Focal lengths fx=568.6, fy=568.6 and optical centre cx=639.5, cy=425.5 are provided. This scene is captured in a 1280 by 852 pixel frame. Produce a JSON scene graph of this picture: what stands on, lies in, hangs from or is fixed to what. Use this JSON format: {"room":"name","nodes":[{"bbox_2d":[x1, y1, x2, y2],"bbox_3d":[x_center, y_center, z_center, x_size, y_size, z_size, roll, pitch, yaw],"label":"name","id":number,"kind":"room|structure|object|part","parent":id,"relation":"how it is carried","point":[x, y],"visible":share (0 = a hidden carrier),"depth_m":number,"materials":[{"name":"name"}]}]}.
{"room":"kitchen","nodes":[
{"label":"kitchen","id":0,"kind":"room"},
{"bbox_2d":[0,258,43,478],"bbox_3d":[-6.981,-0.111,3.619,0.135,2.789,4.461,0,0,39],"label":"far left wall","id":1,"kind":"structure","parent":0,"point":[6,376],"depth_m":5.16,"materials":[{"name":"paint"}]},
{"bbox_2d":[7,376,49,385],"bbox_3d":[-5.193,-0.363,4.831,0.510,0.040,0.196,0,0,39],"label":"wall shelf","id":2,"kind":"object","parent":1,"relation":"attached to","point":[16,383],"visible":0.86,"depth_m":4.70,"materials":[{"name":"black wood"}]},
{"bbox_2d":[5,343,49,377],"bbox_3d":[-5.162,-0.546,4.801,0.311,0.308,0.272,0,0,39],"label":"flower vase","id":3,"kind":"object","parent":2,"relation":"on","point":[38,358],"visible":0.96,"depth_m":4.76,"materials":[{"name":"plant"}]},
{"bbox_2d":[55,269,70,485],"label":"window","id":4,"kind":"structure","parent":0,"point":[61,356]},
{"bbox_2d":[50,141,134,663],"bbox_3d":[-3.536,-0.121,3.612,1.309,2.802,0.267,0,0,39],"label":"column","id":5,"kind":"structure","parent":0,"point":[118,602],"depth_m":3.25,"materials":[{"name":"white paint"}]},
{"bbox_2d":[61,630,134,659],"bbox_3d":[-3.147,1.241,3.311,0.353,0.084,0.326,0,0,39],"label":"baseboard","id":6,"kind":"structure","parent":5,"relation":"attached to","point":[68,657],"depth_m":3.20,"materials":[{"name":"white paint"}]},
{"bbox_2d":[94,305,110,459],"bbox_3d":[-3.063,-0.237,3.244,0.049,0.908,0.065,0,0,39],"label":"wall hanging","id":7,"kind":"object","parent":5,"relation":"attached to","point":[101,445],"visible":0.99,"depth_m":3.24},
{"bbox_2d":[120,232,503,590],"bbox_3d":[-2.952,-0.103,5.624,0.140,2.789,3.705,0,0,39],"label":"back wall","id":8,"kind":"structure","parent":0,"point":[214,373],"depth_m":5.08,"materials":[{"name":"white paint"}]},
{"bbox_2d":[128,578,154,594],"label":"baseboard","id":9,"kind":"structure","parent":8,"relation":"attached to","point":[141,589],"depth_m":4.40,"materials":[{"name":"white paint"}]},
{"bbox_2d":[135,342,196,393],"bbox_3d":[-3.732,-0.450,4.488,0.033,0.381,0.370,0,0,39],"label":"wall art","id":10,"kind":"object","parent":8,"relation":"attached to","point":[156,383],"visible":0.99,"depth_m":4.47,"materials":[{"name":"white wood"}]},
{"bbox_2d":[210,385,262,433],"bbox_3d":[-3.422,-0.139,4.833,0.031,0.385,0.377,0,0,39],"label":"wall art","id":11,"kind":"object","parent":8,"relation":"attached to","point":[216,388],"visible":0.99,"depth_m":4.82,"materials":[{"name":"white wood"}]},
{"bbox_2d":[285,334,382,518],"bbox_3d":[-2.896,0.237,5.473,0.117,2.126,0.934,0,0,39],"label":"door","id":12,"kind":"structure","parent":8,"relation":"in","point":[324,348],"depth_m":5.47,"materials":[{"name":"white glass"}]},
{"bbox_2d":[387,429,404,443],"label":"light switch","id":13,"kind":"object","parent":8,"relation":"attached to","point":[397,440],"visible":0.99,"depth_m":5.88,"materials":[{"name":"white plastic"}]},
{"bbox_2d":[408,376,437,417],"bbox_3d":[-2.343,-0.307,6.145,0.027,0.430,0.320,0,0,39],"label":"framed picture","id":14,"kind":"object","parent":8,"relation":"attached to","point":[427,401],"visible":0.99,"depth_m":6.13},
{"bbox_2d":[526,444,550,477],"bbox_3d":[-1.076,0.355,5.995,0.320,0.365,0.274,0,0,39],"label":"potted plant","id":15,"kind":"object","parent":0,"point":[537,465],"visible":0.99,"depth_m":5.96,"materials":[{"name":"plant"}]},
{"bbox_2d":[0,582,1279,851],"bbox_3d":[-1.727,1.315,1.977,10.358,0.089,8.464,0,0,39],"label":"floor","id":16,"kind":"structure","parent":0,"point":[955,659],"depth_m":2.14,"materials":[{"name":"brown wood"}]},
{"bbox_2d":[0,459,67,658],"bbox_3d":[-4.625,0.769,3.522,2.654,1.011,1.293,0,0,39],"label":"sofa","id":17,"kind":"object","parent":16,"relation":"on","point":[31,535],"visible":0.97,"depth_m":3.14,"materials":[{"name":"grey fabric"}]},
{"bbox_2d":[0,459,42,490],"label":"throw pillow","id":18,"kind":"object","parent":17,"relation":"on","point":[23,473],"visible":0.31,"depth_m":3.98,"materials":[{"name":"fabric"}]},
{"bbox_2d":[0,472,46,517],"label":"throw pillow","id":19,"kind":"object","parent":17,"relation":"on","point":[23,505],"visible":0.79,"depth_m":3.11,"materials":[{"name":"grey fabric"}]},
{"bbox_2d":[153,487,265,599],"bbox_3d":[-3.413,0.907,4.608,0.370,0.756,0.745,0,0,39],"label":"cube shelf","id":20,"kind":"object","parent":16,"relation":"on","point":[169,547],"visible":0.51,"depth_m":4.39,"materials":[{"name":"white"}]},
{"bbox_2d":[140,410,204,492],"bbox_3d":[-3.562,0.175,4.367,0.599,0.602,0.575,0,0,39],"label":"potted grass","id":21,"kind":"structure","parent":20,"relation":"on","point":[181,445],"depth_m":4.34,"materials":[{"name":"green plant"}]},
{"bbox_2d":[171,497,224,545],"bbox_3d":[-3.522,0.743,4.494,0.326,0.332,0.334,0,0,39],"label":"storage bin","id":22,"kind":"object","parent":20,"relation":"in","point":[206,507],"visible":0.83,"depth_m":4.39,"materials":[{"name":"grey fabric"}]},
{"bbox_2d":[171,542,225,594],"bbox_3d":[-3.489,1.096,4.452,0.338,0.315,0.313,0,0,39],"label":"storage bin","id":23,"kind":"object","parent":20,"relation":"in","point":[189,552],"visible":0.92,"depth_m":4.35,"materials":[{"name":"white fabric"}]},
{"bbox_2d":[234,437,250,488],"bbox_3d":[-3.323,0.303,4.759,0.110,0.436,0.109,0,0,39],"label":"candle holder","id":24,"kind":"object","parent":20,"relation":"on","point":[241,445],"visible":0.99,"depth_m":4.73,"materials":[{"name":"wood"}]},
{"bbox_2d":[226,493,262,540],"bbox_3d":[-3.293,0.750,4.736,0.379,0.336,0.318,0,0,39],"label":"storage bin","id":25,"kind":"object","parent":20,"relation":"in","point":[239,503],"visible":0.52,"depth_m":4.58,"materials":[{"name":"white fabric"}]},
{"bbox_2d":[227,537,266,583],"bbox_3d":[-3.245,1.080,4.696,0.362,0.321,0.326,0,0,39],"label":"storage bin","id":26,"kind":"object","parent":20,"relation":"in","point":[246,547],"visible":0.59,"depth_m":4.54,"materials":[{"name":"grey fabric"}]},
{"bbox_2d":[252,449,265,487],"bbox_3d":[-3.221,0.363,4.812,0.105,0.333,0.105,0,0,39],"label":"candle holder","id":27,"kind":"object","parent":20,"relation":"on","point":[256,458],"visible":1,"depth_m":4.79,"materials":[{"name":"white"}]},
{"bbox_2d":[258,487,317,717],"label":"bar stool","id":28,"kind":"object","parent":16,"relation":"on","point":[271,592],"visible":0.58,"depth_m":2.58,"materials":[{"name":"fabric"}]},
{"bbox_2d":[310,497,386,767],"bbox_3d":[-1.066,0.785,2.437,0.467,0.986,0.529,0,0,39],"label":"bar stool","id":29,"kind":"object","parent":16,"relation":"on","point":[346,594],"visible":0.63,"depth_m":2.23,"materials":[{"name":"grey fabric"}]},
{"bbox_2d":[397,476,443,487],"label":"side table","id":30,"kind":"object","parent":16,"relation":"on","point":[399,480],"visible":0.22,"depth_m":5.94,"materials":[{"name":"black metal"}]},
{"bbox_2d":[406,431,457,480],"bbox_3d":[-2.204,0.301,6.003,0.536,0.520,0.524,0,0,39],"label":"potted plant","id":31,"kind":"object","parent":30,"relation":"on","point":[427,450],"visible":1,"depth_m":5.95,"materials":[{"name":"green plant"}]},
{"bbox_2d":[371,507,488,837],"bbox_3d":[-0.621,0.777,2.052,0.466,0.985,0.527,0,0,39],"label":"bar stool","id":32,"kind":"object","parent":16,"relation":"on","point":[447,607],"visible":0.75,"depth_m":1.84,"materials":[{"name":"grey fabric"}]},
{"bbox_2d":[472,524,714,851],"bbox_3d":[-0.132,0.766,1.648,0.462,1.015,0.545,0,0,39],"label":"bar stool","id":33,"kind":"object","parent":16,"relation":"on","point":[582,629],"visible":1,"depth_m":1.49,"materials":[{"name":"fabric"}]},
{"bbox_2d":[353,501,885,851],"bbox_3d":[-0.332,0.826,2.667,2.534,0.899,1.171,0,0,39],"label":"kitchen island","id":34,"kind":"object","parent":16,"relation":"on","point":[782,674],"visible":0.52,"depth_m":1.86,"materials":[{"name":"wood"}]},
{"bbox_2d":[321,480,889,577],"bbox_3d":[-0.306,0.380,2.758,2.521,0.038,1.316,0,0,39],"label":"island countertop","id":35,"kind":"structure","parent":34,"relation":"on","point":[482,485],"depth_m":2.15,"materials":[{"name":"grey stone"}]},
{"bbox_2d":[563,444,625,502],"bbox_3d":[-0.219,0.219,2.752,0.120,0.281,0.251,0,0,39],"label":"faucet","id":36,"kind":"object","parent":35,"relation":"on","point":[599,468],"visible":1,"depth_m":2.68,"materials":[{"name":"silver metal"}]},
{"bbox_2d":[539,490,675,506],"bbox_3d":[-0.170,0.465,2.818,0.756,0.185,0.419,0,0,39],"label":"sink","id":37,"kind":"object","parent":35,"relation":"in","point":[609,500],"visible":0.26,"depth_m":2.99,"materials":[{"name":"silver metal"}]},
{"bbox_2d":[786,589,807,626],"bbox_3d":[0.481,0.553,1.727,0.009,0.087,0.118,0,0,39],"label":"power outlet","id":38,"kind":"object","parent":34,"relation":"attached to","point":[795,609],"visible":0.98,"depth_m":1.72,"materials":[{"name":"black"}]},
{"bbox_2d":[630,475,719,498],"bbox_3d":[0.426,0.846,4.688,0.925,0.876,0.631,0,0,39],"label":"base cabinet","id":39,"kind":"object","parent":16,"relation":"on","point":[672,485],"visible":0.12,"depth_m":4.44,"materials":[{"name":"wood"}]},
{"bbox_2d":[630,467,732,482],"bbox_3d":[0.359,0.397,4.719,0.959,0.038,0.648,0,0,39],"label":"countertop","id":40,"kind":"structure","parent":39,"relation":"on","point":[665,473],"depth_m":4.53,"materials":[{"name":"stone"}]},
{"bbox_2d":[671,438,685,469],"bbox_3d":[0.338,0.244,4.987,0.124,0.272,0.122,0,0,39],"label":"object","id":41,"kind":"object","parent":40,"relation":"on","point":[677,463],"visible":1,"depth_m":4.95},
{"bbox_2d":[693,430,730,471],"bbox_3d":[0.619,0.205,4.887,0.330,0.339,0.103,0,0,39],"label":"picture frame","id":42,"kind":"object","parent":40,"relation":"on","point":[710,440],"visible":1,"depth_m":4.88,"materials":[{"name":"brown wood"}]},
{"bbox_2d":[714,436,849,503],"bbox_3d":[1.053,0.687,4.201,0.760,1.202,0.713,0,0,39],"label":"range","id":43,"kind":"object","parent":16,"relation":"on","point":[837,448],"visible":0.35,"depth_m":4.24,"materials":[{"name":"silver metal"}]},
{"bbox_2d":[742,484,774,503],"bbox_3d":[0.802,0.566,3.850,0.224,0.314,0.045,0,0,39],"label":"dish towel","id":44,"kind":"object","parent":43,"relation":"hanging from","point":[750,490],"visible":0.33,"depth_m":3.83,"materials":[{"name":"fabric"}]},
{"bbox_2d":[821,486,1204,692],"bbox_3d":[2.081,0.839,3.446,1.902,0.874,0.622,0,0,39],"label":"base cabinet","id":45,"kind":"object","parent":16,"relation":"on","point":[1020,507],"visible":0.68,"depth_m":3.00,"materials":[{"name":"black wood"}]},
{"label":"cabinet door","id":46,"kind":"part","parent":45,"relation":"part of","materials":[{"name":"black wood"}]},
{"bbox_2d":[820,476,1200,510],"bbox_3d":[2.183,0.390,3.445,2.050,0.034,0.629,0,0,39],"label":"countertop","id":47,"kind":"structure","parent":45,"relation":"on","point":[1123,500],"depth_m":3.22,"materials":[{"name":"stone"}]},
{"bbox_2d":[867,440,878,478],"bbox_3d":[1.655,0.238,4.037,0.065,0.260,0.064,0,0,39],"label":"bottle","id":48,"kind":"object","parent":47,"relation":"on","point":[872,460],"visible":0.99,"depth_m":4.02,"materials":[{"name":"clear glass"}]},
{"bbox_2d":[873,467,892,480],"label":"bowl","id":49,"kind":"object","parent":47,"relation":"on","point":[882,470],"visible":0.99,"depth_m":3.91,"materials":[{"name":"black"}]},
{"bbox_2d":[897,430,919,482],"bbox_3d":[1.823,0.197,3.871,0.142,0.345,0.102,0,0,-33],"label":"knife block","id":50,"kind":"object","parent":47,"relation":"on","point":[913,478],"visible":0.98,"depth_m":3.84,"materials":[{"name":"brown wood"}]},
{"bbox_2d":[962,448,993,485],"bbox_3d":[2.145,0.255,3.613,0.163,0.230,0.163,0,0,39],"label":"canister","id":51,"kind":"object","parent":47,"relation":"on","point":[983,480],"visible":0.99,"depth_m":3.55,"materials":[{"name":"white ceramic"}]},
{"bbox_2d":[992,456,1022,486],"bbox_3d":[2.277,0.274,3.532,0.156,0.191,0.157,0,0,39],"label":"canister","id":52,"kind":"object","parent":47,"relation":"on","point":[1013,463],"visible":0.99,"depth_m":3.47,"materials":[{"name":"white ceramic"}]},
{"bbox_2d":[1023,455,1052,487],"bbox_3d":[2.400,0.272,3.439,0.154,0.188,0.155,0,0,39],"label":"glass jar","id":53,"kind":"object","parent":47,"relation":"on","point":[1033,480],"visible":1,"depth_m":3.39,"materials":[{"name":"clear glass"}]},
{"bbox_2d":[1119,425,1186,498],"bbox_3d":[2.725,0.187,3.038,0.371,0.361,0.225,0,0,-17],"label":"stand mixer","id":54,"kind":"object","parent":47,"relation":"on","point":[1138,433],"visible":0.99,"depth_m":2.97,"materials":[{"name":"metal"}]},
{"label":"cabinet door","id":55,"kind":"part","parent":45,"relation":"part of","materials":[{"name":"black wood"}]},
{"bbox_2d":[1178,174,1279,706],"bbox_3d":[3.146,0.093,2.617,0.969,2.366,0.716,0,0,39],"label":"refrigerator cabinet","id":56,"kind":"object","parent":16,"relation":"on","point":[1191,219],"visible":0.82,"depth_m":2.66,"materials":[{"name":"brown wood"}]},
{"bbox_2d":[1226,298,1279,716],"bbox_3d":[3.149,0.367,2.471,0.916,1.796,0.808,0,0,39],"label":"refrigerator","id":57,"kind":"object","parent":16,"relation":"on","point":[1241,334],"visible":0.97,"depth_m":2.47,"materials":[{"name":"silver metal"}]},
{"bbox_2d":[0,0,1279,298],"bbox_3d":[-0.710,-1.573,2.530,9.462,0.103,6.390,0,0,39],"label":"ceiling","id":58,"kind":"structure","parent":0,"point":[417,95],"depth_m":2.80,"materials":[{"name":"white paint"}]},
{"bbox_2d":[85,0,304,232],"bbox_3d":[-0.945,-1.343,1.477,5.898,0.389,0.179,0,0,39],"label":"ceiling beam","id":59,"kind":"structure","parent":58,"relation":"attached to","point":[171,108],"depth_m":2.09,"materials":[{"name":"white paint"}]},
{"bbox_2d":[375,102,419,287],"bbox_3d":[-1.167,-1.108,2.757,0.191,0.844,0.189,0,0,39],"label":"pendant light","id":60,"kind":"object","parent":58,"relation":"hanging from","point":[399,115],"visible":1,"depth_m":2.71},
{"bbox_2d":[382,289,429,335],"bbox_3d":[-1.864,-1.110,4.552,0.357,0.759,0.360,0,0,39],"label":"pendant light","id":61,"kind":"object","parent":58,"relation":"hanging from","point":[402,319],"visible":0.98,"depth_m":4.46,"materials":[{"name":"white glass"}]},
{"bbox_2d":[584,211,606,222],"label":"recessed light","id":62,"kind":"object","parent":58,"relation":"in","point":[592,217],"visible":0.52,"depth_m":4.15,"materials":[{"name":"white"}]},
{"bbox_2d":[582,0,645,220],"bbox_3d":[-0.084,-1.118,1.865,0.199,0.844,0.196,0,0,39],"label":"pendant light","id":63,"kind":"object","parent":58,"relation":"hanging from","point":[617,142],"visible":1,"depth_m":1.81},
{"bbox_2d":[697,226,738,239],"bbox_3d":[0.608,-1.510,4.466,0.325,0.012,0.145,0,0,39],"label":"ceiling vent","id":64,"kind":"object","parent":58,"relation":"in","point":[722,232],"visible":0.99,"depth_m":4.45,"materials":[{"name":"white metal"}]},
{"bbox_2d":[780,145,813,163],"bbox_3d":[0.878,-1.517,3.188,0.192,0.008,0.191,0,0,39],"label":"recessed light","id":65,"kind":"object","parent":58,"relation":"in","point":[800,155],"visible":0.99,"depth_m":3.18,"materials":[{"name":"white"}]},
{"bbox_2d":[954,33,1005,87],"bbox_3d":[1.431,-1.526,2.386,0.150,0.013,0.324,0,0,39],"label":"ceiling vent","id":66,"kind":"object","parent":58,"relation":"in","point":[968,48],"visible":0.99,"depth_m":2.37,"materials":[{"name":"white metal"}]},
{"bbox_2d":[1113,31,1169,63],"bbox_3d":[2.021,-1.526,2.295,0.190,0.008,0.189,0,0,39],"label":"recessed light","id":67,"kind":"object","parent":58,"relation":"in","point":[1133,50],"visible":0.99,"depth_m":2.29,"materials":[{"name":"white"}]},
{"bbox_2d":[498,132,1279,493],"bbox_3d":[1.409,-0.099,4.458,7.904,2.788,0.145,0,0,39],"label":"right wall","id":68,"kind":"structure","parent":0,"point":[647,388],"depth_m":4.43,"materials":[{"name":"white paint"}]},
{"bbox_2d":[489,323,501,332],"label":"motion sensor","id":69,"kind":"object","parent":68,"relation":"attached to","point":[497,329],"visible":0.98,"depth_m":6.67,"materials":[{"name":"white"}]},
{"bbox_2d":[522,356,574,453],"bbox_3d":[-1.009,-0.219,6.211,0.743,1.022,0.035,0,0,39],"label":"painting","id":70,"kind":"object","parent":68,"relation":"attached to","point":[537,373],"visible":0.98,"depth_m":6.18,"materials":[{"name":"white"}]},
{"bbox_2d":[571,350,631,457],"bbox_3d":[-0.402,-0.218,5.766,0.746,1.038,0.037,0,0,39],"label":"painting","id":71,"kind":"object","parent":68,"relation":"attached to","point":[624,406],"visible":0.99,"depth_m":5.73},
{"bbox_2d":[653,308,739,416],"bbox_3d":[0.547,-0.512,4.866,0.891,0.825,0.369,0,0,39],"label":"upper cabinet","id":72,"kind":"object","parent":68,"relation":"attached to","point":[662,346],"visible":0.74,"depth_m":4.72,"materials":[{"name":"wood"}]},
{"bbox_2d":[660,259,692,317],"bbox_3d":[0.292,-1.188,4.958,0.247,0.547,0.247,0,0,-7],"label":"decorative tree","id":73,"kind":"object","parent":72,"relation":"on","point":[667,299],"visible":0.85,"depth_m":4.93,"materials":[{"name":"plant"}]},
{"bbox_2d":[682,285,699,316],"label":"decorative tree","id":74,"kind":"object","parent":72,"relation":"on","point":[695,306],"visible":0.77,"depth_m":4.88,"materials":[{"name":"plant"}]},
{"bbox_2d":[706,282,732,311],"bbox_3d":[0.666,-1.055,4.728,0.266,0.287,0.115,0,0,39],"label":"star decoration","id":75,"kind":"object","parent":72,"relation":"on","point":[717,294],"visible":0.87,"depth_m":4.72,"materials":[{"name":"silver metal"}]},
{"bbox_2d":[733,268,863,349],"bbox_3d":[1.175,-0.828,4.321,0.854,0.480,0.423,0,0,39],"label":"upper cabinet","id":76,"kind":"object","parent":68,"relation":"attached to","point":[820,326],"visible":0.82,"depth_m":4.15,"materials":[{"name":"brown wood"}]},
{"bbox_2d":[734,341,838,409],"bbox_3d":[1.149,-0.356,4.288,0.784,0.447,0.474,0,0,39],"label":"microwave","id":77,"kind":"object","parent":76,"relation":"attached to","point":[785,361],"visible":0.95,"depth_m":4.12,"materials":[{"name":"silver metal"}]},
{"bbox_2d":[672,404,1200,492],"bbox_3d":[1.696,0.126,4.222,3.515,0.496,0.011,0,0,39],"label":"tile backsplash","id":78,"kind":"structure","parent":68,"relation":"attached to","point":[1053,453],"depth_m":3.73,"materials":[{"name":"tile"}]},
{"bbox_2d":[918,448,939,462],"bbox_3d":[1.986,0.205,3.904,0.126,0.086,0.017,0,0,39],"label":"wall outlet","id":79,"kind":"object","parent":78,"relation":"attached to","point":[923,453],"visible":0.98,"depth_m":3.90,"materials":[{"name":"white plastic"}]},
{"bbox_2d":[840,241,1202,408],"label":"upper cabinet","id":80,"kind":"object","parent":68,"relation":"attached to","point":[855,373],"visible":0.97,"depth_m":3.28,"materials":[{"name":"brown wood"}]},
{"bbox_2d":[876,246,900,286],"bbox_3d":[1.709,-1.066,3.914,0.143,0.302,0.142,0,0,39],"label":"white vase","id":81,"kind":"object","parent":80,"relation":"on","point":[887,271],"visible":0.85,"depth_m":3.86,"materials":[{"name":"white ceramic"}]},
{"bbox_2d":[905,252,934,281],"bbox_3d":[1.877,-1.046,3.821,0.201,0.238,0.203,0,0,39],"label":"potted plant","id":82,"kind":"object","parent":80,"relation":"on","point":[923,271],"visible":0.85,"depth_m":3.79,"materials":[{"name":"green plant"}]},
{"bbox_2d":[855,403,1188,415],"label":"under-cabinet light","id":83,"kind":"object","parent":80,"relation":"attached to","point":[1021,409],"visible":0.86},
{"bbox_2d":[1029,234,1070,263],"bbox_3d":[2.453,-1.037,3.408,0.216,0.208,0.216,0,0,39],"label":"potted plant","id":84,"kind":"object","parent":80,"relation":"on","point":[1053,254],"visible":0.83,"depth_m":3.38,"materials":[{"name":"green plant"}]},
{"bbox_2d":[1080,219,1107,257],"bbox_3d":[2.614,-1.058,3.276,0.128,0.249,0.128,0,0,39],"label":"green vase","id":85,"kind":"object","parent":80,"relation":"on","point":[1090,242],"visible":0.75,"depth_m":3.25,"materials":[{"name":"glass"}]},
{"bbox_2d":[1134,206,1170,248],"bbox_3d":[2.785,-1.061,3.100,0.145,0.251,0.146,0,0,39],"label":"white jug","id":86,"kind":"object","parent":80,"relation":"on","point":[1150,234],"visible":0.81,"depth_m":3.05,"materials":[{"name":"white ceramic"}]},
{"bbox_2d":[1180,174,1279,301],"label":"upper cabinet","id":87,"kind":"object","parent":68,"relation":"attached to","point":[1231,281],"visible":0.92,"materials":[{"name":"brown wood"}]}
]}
::::::
→ Problem details: Say, as a number only, how many lines of the data contain "decorative".

→ Solution for this task: 2